“Echocardiography is extremely operator dependent and its optimal performance requires an operator with adequate education and high technical skills, which is able to continuously integrate:
– known clinical information,
– information included in ultrasound imaging,
– and the physio-pathological data
to adequately address the examination such that it is complete and accurate.”
(J Am Soc Echocardiogr 1992;5:635)
Education may have dramatic influence on accuracy and perceived “clinical outcome”
Figure 4. Follow-up exam after aortic valve replacement (mechanical prosthesis). In this “real-life” example, the erroneous positioning of the ultrasound transducer below the left nipple, instead of the true LV apex, leads to a significant underestimation of LV volumes (especially the end-systolic), which translates into a dramatic overestimation of LV ejection fraction. In this example, the operator (a cardiologist) had a long-standing experience as an echocardiographer, but evidently an inadequate original training. Being considered “elder” staff, no fellow-in-training (and as such aware of the problem) dared to suggest a correction. After 2 years of outpatient follow-up, the error was finally detected and ACE-inhibitor therapy initiated, which led to near normalization of EF after 6 months.

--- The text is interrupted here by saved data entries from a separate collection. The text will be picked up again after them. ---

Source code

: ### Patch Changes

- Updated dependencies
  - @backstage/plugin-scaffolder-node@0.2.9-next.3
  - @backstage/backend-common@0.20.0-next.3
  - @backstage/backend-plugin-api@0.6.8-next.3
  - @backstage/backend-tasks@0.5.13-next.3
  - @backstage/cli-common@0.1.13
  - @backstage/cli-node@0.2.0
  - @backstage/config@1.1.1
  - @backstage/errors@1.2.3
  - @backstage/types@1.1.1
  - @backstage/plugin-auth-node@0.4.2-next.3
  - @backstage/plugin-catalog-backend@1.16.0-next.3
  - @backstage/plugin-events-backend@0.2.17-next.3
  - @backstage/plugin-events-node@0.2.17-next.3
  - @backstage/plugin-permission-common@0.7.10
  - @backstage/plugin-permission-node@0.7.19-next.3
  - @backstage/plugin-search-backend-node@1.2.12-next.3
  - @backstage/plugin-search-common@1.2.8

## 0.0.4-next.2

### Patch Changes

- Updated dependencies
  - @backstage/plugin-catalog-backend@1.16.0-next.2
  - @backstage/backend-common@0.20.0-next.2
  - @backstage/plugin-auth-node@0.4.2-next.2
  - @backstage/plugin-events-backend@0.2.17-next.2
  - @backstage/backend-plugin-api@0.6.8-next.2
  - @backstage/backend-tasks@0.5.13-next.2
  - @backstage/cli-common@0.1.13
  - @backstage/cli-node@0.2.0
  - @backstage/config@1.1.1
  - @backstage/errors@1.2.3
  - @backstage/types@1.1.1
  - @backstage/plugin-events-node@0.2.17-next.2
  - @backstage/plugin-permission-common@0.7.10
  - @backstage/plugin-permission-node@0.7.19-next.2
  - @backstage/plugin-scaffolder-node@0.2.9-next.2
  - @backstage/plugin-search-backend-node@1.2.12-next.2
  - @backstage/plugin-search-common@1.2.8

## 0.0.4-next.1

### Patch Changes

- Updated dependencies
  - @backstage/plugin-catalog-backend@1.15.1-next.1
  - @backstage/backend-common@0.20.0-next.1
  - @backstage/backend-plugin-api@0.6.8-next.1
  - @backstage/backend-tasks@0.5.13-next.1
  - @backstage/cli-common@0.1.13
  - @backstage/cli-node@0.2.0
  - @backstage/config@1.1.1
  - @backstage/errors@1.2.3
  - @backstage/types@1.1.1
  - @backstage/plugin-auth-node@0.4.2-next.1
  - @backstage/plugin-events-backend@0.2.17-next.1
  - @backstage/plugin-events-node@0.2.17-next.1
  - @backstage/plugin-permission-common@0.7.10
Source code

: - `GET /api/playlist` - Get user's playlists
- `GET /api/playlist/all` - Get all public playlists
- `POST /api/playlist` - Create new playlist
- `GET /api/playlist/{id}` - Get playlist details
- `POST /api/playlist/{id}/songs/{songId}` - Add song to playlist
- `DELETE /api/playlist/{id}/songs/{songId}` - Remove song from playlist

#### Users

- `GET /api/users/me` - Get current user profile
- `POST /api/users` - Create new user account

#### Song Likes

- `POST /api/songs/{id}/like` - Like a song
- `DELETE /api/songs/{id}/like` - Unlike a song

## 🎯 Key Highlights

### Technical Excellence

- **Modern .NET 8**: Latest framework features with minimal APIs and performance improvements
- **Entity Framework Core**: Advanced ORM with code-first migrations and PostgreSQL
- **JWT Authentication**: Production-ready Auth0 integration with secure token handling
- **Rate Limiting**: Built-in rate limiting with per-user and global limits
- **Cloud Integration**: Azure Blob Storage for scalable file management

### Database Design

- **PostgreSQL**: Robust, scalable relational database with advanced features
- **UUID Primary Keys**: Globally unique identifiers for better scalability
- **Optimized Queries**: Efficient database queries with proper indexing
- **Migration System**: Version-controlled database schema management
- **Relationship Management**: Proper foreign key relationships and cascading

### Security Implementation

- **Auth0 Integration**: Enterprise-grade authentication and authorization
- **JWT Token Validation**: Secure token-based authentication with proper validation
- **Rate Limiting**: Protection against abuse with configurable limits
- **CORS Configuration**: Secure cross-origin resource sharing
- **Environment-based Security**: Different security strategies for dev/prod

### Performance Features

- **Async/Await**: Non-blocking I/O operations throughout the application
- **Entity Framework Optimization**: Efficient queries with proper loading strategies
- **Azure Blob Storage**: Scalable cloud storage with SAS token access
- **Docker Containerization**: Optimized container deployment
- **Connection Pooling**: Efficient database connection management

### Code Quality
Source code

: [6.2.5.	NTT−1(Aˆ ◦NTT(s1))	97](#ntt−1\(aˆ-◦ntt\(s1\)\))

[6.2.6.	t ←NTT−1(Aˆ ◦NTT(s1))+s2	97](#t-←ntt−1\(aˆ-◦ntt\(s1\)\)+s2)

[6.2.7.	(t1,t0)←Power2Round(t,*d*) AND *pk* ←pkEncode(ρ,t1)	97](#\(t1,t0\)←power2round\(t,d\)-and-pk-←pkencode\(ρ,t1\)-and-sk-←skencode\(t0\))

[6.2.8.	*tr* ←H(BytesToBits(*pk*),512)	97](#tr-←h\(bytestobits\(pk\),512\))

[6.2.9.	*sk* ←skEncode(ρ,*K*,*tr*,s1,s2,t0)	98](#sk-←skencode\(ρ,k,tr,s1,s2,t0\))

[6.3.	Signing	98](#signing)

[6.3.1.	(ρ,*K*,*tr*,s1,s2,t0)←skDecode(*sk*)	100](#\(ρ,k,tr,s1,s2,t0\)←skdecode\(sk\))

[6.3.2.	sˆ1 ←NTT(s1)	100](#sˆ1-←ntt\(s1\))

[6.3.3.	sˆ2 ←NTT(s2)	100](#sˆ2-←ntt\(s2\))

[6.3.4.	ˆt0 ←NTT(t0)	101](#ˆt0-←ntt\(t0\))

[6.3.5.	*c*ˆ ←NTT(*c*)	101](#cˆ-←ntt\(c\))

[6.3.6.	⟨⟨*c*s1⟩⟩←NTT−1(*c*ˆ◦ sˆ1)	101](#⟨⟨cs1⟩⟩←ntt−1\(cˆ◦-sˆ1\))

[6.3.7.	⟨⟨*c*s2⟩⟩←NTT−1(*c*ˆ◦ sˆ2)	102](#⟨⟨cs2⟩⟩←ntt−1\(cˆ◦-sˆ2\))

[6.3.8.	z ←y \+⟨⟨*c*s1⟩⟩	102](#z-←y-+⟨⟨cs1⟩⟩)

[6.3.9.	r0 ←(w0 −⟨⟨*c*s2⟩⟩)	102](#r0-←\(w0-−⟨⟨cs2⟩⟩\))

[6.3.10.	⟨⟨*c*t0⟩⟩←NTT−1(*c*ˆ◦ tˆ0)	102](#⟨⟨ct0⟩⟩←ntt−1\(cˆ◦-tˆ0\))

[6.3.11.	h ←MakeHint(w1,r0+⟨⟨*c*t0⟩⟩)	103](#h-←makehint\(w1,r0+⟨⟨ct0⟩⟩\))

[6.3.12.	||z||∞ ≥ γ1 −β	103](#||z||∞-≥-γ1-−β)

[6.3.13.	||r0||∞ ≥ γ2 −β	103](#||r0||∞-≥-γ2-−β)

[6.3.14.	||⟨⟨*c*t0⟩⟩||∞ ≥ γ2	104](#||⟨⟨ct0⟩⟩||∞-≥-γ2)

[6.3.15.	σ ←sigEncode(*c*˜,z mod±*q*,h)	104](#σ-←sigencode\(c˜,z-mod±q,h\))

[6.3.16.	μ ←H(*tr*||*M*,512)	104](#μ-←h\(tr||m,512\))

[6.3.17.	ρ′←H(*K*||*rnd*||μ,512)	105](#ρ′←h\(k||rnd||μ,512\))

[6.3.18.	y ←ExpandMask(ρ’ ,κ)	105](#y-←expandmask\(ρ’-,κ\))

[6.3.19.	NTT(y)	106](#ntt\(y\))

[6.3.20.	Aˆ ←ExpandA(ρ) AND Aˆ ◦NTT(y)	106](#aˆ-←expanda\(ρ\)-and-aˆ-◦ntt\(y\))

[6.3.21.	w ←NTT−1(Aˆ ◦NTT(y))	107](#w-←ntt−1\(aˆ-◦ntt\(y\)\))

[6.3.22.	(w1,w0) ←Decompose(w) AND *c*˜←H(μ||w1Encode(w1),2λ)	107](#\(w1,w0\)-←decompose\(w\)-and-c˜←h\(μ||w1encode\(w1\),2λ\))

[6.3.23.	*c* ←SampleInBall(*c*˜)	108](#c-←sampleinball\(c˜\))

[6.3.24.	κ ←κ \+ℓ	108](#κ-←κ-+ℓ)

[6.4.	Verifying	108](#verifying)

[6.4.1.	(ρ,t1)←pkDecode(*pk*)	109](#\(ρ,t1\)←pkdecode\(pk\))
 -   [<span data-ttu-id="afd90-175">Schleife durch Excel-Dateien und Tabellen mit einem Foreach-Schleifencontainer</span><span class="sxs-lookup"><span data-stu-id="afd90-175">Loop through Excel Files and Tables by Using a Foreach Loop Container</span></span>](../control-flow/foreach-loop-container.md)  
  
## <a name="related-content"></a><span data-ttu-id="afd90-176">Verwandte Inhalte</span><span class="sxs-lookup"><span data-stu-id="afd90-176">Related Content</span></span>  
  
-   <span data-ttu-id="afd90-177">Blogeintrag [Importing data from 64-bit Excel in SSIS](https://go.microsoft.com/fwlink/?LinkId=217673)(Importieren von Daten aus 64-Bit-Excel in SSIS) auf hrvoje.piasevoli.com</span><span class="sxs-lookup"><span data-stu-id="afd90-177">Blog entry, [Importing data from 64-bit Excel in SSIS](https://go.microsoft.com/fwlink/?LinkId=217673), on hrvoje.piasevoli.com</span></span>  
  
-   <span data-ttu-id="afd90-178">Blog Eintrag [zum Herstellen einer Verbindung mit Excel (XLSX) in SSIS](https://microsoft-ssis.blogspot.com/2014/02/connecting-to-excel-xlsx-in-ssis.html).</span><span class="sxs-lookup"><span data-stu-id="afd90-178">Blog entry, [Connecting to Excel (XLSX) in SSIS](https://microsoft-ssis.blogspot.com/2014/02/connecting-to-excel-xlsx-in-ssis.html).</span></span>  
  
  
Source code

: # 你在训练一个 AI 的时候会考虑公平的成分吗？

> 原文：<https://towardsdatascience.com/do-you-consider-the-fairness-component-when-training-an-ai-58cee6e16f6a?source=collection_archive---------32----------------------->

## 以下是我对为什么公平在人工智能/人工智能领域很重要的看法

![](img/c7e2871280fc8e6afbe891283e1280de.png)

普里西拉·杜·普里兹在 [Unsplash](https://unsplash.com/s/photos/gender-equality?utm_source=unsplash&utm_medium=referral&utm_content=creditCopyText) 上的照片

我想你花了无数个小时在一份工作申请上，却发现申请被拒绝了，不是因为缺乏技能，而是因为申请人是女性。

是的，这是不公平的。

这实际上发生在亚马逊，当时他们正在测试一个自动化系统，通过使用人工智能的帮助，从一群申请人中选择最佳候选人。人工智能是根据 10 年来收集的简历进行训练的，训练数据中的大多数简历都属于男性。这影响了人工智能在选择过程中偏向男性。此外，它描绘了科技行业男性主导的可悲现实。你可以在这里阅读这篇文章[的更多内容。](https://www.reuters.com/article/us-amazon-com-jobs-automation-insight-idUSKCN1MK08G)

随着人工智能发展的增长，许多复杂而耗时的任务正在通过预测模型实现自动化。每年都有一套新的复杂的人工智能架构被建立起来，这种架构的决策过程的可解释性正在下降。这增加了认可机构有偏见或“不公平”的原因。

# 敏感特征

Echocardiographic imaging should only be performed by laboratories with adequately trained medical and technical staff which complies with the recommendations concerning the number of performed exams described in the ACC/AHA Recommendations (Circulation 1997;95:1686)
The echocardiographic examination should be complete (including 2D, M-mode, Doppler echo, color Doppler, tissue Doppler modalities) using all available ultrasound views.
The echocardiogram is performed with the aim to – and limiting it to – answer a specific diagnostic query.